Around this time last year, circa-Iggy Azalea collaboration, Charli XCX appeared as more of a pop sidepiece than an actual center-stage star. She provided the swanky, blaring vocals for the chart-busting “Fancy”, but ‘blowing up’ on her own certainly didn’t seem a likely scenario. At least that’s what it looked like to those not up on Britain’s electro-pop scene.
But on her sophomore studio album, the UK singer makes her propensity for the spotlight clear. From the first bleacher-stomping clamor of Sucker‘s intro, Charli’s shouts of “Do you get me?…Do you get me now?” certify the 22-year-old’s noisy, queen-bee power–something that meshes especially well with a preference for heavy-synth, ’80s beats and layered, Veronicas-esque groany vocals.
Charlie’s agenda can’t be missed; it’s nothing more complicated than being an innocently tough, bubblegum diva. But, she doesn’t attain this with any boys in the way (“Everything was wrong with you, so breaking up was easy to do…”), and when she speaks on money troubles–or lack thereof–she makes it clear that a real diva doesn’t have any (“Got offshore bank accounts and diamond blue palm trees, my platinum troubles/ Money pours like the rain falls and I’mma spend it like I don’t care…”). The self-acknowledged ‘London queen’ doesn’t have time to worry–and shames those that do.
While Charli belts out all these anthems with some type of angst, it’s always that kind of teeny-bopper, sneaking-out type, made known on tracks like “Break the Rules”: (“I don’t wanna go to school, I just wanna break the rules/ Boys and girls across the world, putting on our dancing shoes”).

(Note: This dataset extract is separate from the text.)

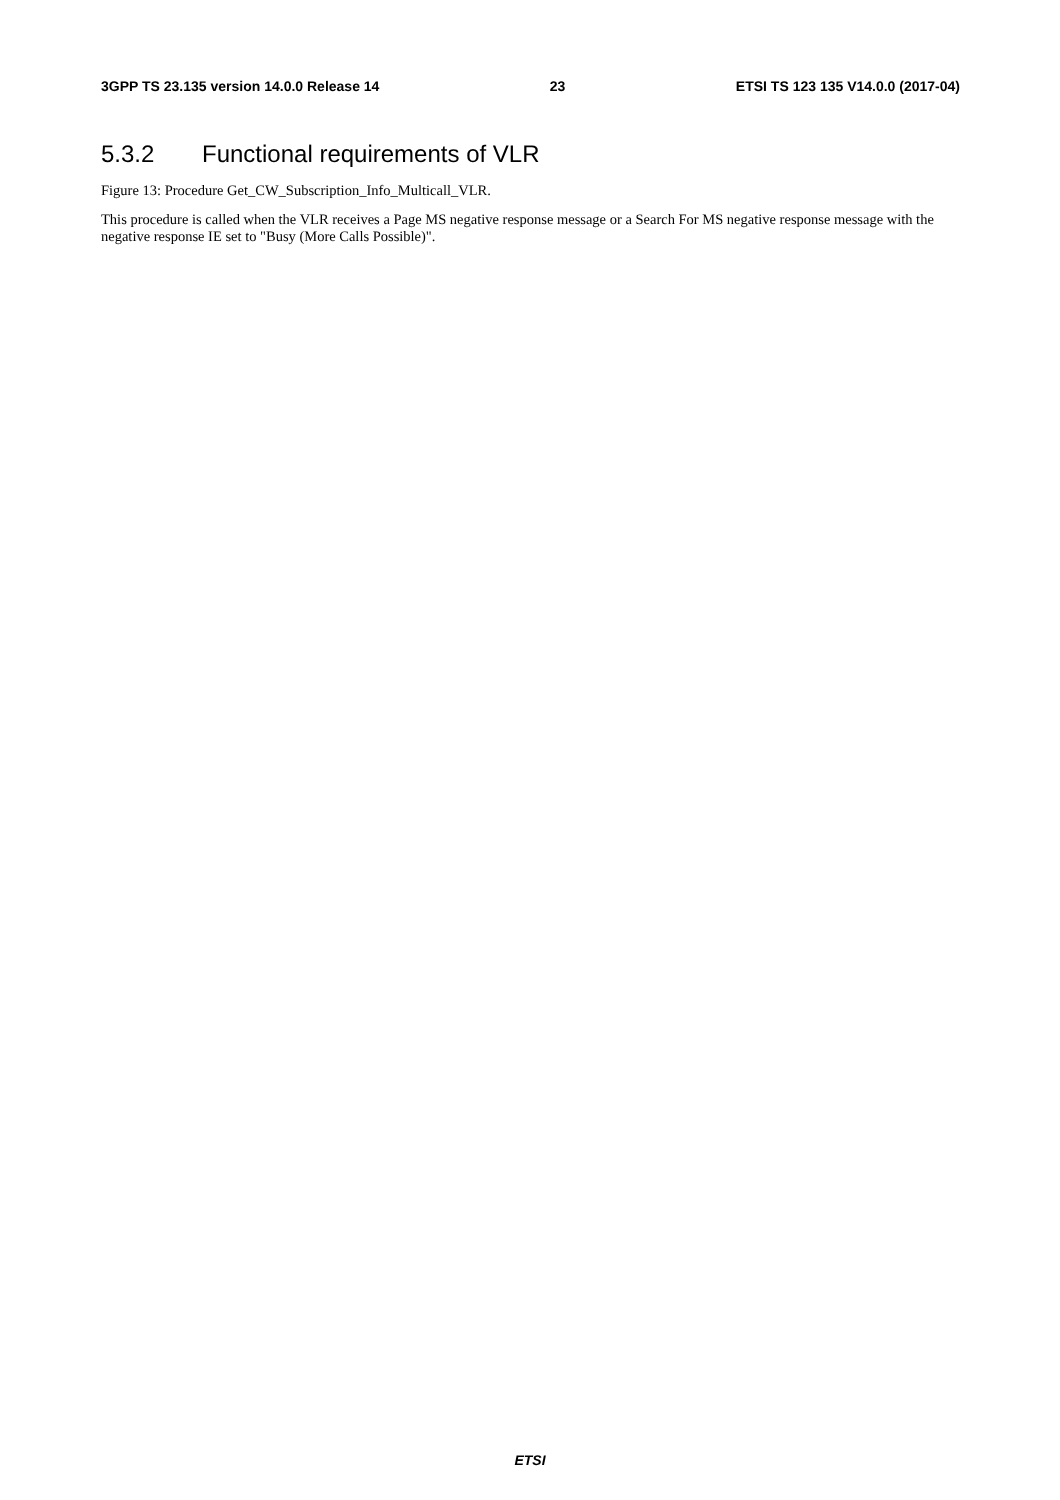3GPP TS 23.135 version 14.0.0 Release 14 23 ETSI TS 123 135 V14.0.0 (2017-04)
5.3.2 Functional requirements of VLR
Figure 13: Procedure Get_CW_Subscription_Info_Multicall_VLR.
This procedure is called when the VLR receives a Page MS negative response message or a Search For MS negative response message with the negative response IE set to "Busy (More Calls Possible)".
ETSI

Sucker‘s unfortunate downfall is its repetition–both of sound and substance, making for a handful of skippables. When Charli and producers turn a single, cute party jam into a 45-minute girls’-night-out sermon, with the same recycled, drum-clattering production, it’s hard to stay tuned. While there’s a special feel to the hyperactive workings of “Boom Clap”–a now longtime radio hit–or “London Queen”, the tracks before and after them might as well have the same titles, rendering even the better ones flavorless. Charli’s riotous voice doesn’t tire, but considering the bulk of unrelenting noise around her, 00:20:00 might’ve at least been a good time for volume turn-down.
Pop music doesn’t have deep-thinking requisites, and we’d never expect such from a genre known to accommodate radio simplicity first. That’s not the issue. Charli XCX’s easy, girl-power approach is certainly fun–and her pipes remain more than qualified, but Sucker doesn’t challenge their flexibility much.